Many applauded the Times’ move and wondered how it will influence the decisions of other news organizations.
“This is something that always bothered me; there’s supposed to be a level of objectivity there in order for both the press and the politicians to get things done,” admitted Demosthenes on Shadow of the Hegemon. “This sort of chummy nonsense just reinforces the clubhouse atmosphere in Washington, which in turn accentuates the division between D.C. and the rest of the country. It looks like others are getting bothered about it too. It looks like the Times is doing something about it. Good.”
“Admitting a problem exists — it’s a start,” acknowledged William K. Wolfrum on his blog. “Of course, there are plenty of top journalists who still fervently believe that journalism and stenography are the same thing. But when the Times does things, other papers and media organizations tend to follow. So while it may not be much that the Times is backing out of the WHCA dinner, hopefully it’s the start to a slow death to the buddy-buddy system currently in place for our nation’s top politicians and journalists.”
“In an age where the line between newsmakers and news generators is blurring, this will be an interesting case study to see if the Gray Lady can move news organizations to generate a more black and white distinction between the two,” said Gene Rose on The Thicket.

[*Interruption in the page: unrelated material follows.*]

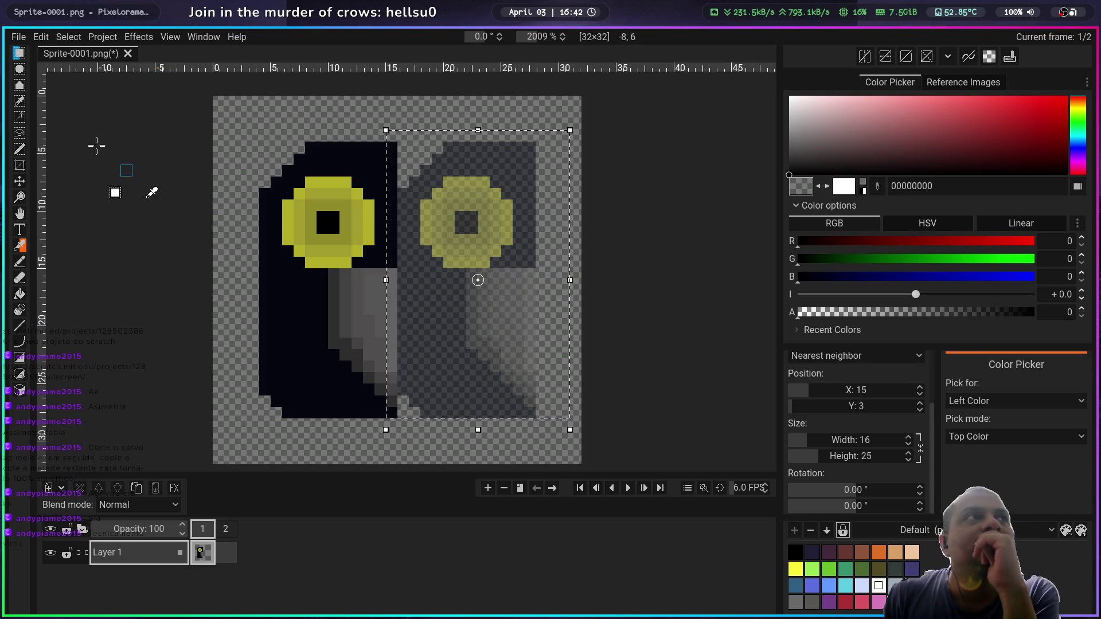
pyautogui.click(20, 53)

Others wondered what took so long.
Christina Hernandez is a CJR intern.
“Many, many media observers, including yours truly, have been calling for an end to these events for quite a while,” trumped Hamilton Nolan on The Cycle. “They inevitably lead to embarrassing (and sometimes sickening) moments like NBC bulldog reporter David Gregory being reduced to a backup dancer for a Karl Rove mock-rap. The upshot of the Times’ move will be that all the other media outlets that still participate in the events will look more and more like clueless hacks. But don’t bet on these traditions fading out completely any time soon; the DC press corps is famously insular.”